Item da tarefa 1 |
Traduza para o inglês esta frase do trecho selecionado: "Belém, como toda a Amazônia, é rica em tudo."
Item da tarefa 2 |
Com base no trecho selecionado, responda:
(a) Além do autor, quem relacionou as palavras e expressões apresentadas?
(b) Segundo o texto, como se chama a salsicha em Curitiba?
(c) Qual é a palavra brasileira que vem antes de "égua" na lista das que podem ser usadas em qualquer situação?

Trecho selecionado |
***

Pequeno dicionário das expressões paraoras

Belém, como toda a Amazônia, é rica em tudo. Em bio-diversidade, em minérios, e até em expressões e lendas. O caso das expressões é particular porque eu acabei participando, direta ou indiretamente, da criação de algumas que se tornaram célebres. O que apresento a seguir é uma amostra de palavras e expressões relacionadas por mim e por Alan Noronha (algumas definições são dele). Tal dicionário pode ser útil, caso você tenha a temerária idéia de visitar Belém. Saber que égua não é xingamento pode ser tão útil quanto saber que, em Curitiba, salsicha é vina...
Égua - essa é, depois de deveras, a única palavra brasileira que pode ser usada em qualquer situação. Você pode usar égua para expressar dor, tristeza, alegria, admiração, espanto e até mesmo enfado. Se, por exemplo, passar pela sua frente uma morena jeitosa, você pode exclamar deliciado: “Égua!”. E não se preocupe que ela não vai achar que você está chamando-a de eqüina. Se, por outro lado, descer um disco voador no seu quintal, não pense duas vezes. Grite: “Égua!”.

***

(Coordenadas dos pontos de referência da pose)
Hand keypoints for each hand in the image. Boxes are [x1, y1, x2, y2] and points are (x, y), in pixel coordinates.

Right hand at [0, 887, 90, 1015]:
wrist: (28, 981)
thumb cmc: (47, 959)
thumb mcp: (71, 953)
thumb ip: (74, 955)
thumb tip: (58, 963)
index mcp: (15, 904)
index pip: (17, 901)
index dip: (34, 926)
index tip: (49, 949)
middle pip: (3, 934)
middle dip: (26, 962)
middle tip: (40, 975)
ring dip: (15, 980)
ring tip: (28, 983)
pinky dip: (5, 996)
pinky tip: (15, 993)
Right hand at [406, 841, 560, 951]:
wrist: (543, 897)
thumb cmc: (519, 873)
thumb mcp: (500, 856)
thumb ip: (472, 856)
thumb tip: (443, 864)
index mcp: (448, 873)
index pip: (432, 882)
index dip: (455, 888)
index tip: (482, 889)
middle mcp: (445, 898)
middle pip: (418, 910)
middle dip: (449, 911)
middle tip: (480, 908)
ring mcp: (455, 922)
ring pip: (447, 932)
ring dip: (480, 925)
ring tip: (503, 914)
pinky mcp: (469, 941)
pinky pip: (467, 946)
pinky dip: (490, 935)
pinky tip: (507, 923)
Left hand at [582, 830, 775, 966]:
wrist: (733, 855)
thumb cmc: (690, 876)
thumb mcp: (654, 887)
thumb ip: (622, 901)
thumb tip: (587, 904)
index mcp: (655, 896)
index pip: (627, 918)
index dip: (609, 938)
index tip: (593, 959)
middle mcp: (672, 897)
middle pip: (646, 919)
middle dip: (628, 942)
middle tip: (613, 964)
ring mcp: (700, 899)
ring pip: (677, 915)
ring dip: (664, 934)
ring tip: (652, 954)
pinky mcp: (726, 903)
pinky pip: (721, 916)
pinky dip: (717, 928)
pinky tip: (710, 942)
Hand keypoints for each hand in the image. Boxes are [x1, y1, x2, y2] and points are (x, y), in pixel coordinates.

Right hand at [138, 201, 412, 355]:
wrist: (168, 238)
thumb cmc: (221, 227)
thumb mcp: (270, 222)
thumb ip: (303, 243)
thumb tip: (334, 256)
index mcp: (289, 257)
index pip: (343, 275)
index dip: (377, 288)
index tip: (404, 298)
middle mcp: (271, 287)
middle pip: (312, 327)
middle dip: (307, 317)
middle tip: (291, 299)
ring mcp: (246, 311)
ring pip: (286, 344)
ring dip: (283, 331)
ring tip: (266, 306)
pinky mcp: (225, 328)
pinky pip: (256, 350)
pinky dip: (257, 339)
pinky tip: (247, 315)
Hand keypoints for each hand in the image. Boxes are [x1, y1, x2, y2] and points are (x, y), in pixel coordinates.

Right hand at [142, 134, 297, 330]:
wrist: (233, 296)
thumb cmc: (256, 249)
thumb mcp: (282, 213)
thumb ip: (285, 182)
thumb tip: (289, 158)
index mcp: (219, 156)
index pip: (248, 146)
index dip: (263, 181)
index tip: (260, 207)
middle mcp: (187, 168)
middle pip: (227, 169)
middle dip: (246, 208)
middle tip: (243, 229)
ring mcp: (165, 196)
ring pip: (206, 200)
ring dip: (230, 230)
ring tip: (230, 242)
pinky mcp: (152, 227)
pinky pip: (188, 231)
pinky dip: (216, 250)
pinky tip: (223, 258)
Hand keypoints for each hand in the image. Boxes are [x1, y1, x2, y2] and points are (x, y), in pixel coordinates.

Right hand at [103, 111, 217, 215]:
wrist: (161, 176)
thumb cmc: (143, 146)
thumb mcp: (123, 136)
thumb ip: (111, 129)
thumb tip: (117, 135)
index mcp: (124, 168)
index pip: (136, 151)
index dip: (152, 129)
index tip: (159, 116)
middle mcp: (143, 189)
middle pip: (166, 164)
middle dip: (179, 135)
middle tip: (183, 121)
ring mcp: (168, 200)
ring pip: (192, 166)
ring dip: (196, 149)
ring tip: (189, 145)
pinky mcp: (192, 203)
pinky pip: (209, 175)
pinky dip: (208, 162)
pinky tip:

***

Resposta 1 |
Belém, like all of the Amazon, is rich in everything.

Resposta 2 |
(a) Alan Noronha.
(b) Vina.
(c) Deveras.